Richard Wurmbrand, Preparing the Underground Church

Quoted by John Piper, Let the Nations Be Glad!, p 79

prayers and pains

One of those hope-filled Puritans who crossed the Atlantic in 1631 was John Eliot. He was twenty-seven years old and a year later became the pastor of a new church in Roxbury, Massachusetts., about a mile from Boston. But something happened that made him much more than a pastor.

According to Cotton Mather, there were twenty tribes of Indians in that vicinity. John Eliot could not avoid the practical implications of his theology. If the infallible Scriptures promise that all nations will one day bow down to Christ, and if Christ is sovereign and able by his Spirit through prayer to subdue all opposition to his promised reign, then there is good hope that a person who goes as an ambassador of Christ to one of these nations will be the chosen instrument of God to open the eyes of the blind and to set up an outpost of the kingdom of Christ.

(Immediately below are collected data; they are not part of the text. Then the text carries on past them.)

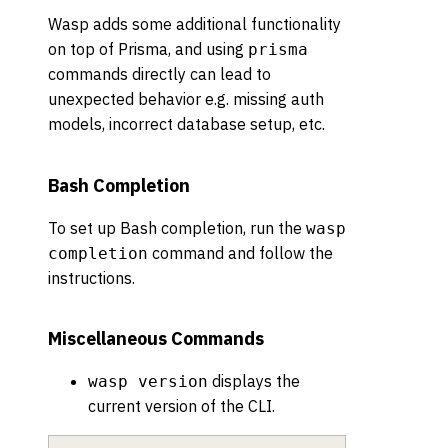
Wasp adds some additional functionality
on top of Prisma, and using
prisma
commands directly can lead to
unexpected behavior e.g. missing auth
models, incorrect database setup, etc.
Bash Completion
To set up Bash completion, run the
wasp
command and follow the
completion
instructions.
Miscellaneous Commands
displays the
wasp version
current version of the CLI.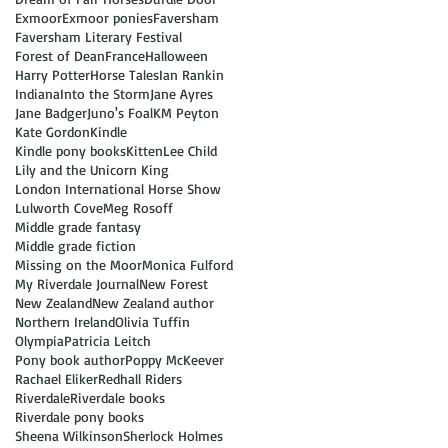
Exmoor
Exmoor ponies
Faversham
Faversham Literary Festival
Forest of Dean
France
Halloween
Harry Potter
Horse Tales
Ian Rankin
Indiana
Into the Storm
Jane Ayres
Jane Badger
Juno's Foal
KM Peyton
Kate Gordon
Kindle
Kindle pony books
Kitten
Lee Child
Lily and the Unicorn King
London International Horse Show
Lulworth Cove
Meg Rosoff
Middle grade fantasy
Middle grade fiction
Missing on the Moor
Monica Fulford
My Riverdale Journal
New Forest
New Zealand
New Zealand author
Northern Ireland
Olivia Tuffin
Olympia
Patricia Leitch
Pony book author
Poppy McKeever
Rachael Eliker
Redhall Riders
Riverdale
Riverdale books
Riverdale pony books
Sheena Wilkinson
Sherlock Holmes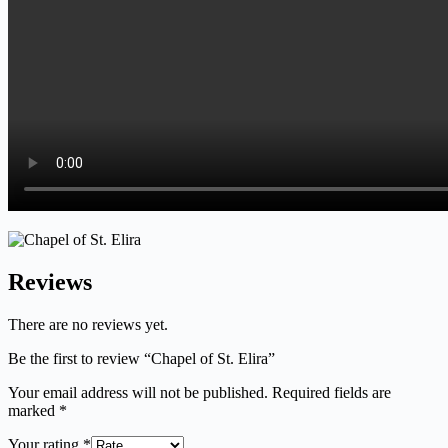
Reviews
There are no reviews yet.
Be the first to review “Chapel of St. Elira”
Your email address will not be published.
Required fields are
marked
*
Your rating
*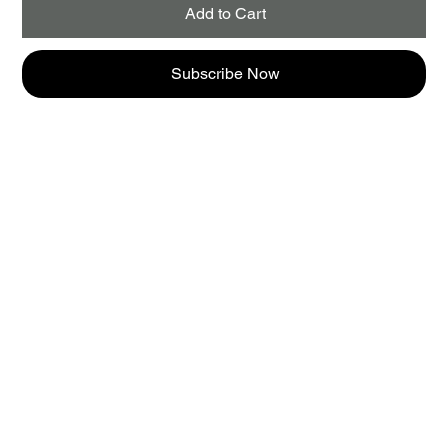
Add to Cart
Subscribe Now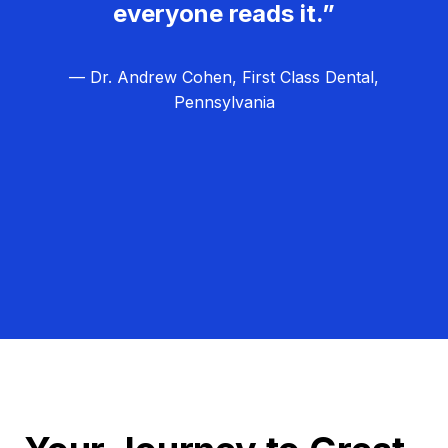
everyone reads it.”
— Dr. Andrew Cohen, First Class Dental,
Pennsylvania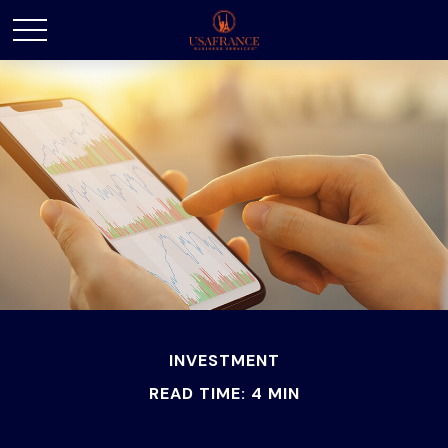
INVESTMENT
READ TIME: 4 MIN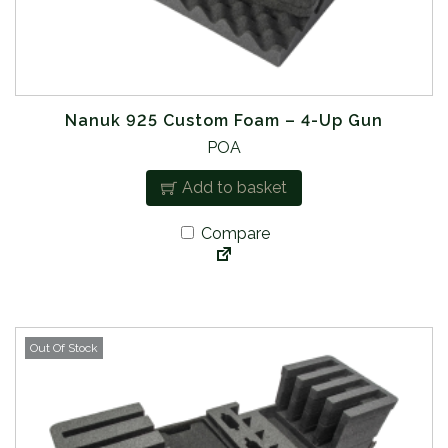
Nanuk 925 Custom Foam – 4-Up Gun
POA
Add to basket
Compare
Out Of Stock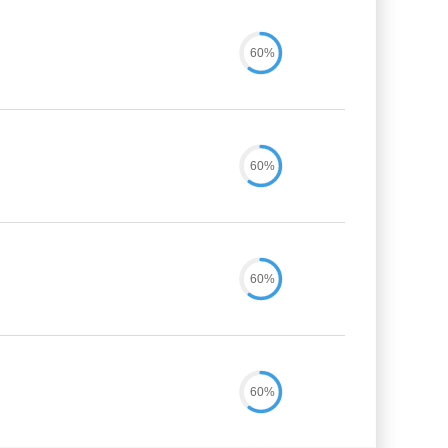
60%
60%
60%
60%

And so when he was slightly over forty (not twenty but forty!) years old, Eliot set himself to study Algonquin. He deciphered the vocabulary, grammar, and syntax and eventually translated the entire Bible as well as books that he valued such as Richard Baxter’s Call to the Uncoverted. By the time Eliot was eighty-four years old, there were numerous Indian churches, some with their own Indian pastors. It is an amazing story of a man who once said, “Prayers and pains through faith in Christ Jesus will do anything!”